[Extracted page text data]

***

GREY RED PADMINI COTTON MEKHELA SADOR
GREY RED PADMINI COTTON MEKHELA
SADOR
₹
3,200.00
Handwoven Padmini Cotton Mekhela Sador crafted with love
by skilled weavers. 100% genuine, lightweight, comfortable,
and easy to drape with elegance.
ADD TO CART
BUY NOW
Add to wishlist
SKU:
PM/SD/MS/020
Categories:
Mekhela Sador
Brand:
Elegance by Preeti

***

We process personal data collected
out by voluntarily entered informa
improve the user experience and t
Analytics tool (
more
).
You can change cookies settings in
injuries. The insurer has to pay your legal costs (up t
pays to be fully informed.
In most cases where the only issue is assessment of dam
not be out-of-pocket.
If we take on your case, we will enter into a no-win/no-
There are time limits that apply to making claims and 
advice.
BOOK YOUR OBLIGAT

***

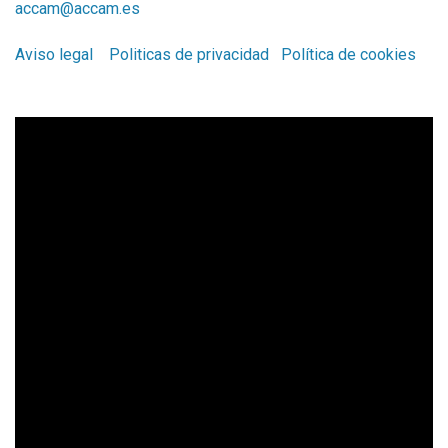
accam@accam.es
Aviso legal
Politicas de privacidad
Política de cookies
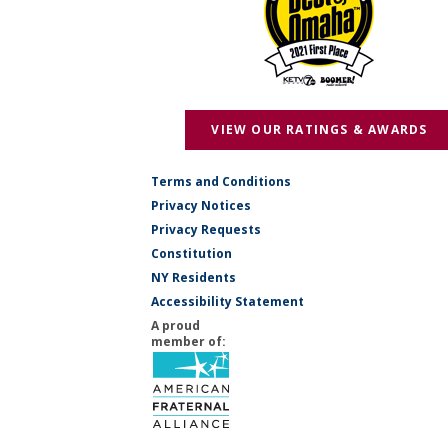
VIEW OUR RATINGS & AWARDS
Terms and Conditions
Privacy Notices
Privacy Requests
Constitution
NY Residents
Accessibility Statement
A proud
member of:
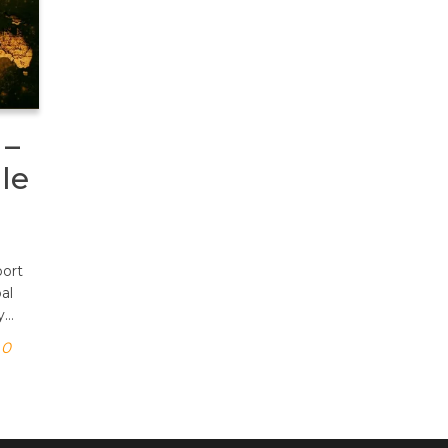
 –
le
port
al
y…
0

***

Go through the records above and count every line that includes "with". Give the number and nothing else.

▶ [Task result]: 2